The Challenge Millesime Bio was established in 2007 by Sudvinbio winegrowers. It is the world’s largest organic wine festival and the Millésime Bio Fair’s official contest. Over 1,600 organic wines are presented from around the world with 1,612 wines from 13 countries in 2020.

Recent events have been chaired by:

 2019: Philippe Faure Brac
 2020: Jean Luc Rabanel
 2021: (in totally digital format), Andrew Jefford.

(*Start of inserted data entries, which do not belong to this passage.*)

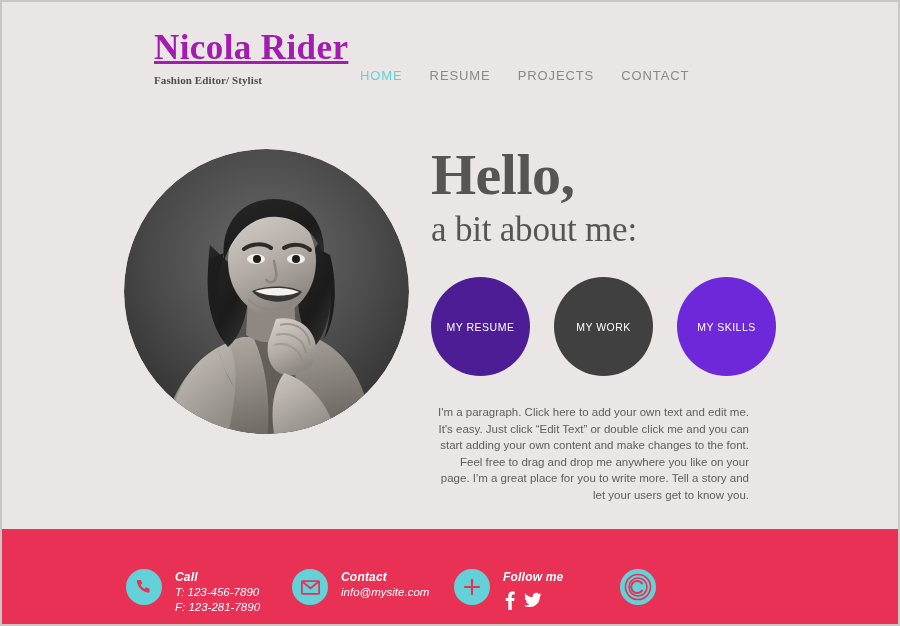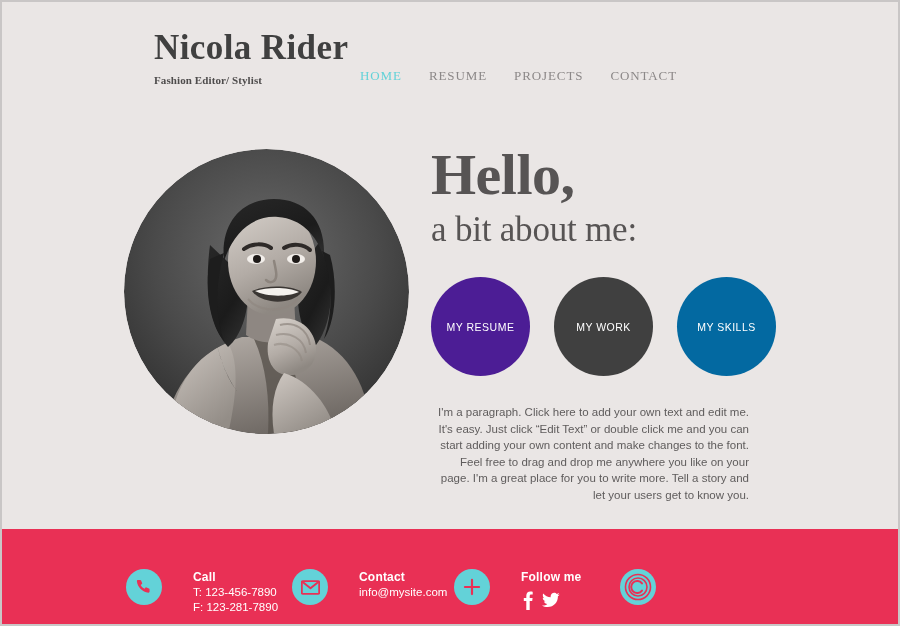--- a/index.html
+++ b/index.html
@@ -18,41 +18,42 @@
   }
 
   
   #header { position: absolute; left: 0; top: 0; width: 896px; height: 120px; }
   #brand { position: absolute; left: 152px; top: 26px; width: 330px; }
   #site-title {
     font-family: "Liberation Serif", serif;
     font-weight: bold;
     font-size: 35px;
     line-height: 40px;
-    color: #404040;
+    color: #a21caf;
     letter-spacing: 0.4px;
+    text-decoration: underline;
   }
   #site-tagline {
     font-family: "Liberation Serif", serif;
     font-weight: bold;
     font-size: 11px;
     line-height: 20px;
     color: #4e4c4c;
     margin-top: 2px;
     letter-spacing: 0.1px;
   }
   #nav {
     position: absolute;
     left: 358px; top: 66px;
     display: flex;
     align-items: center;
     gap: 27px;
   }
   .nav-item {
-    font-family: Liberation Serif, serif;
+    font-family: Liberation Sans, sans-serif;
     font-size: 13px;
     letter-spacing: 0.9px;
     color: #8c8888;
     cursor: pointer;
     white-space: nowrap;
   }
   .nav-item.active { color: #63d2d8; }
 
   
   #main { position: absolute; left: 0; top: 120px; width: 896px; height: 407px; }
@@ -127,21 +128,21 @@
     background: #e93055;
   }
   .footer-block { position: absolute; display: flex; align-items: flex-start; }
   .f-icon-circle {
     width: 36px; height: 36px;
     border-radius: 50%;
     background: #63d2d8;
     display: flex; align-items: center; justify-content: center;
     flex: 0 0 auto;
   }
-  .f-text { margin-left: 31px; padding-top: 1px; }
+  .f-text { margin-left: 13px; padding-top: 1px; font-style: italic; }
   .f-title {
     font-size: 12px; font-weight: bold; color: #ffffff;
     line-height: 15px; letter-spacing: 0.2px;
   }
   .f-line {
     font-size: 11.5px; color: #ffffff; line-height: 15px;
   }
   #block-call { left: 124px; top: 40px; }
   #block-contact { left: 290px; top: 40px; }
   #block-follow { left: 452px; top: 40px; }
@@ -250,21 +251,21 @@
     </div>
 
     <div id="hero">
       <div id="hello">Hello,</div>
       <div id="subhead">a bit about me:</div>
     </div>
 
     <div id="circle-row">
       <div class="circle-btn" style="background:#4c1d95">MY RESUME</div>
       <div class="circle-btn" style="background:#404040">MY WORK</div>
-      <div class="circle-btn" style="background:#0369a1">MY SKILLS</div>
+      <div class="circle-btn" style="background:#6d28d9">MY SKILLS</div>
     </div>
 
     <div id="about-paragraph">I'm a paragraph. Click here to add your own text and edit me. It's easy. Just click “Edit Text” or double click me and you can start adding your own content and make changes to the font. Feel free to drag and drop me anywhere you like on your page. I'm a great place for you to write more. Tell a story and let your users get to know you.</div>
   </div>
 
   <div id="footer">
 
     <div class="footer-block" id="block-call">
       <div class="f-icon-circle">
         <svg width="19" height="19" viewBox="0 0 24 24" fill="#e93055">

Some of the recent award winners include:

 2011: Paco Morales and  Pepe Rodríguez Rey
 2012: Gold Medal Special Jury Award Winner (Timo Dienhart for Edition Bee – Beetle Dry Riesling, 2010 Vintage), Philippe Goulley for Simone Tremblay, AOP Chablis Premier Cru Fourchame, 2009 Vintage, Fanny Monbouché for AOP Monbazillac 2009 Vintage and Pascal Fraychet for AOC Baux de Provence Red 2007 Vintage
 2013: (20th anniversary): Gold Medal to Figure Libre Cabernet Franc 2011
 2018: Domaine Gayda Chemin de Moscou 2015
 2019: Chapelle de Novilis, Evolus White 2016
 2020: Golden Award for Cuvée Sous la Croix.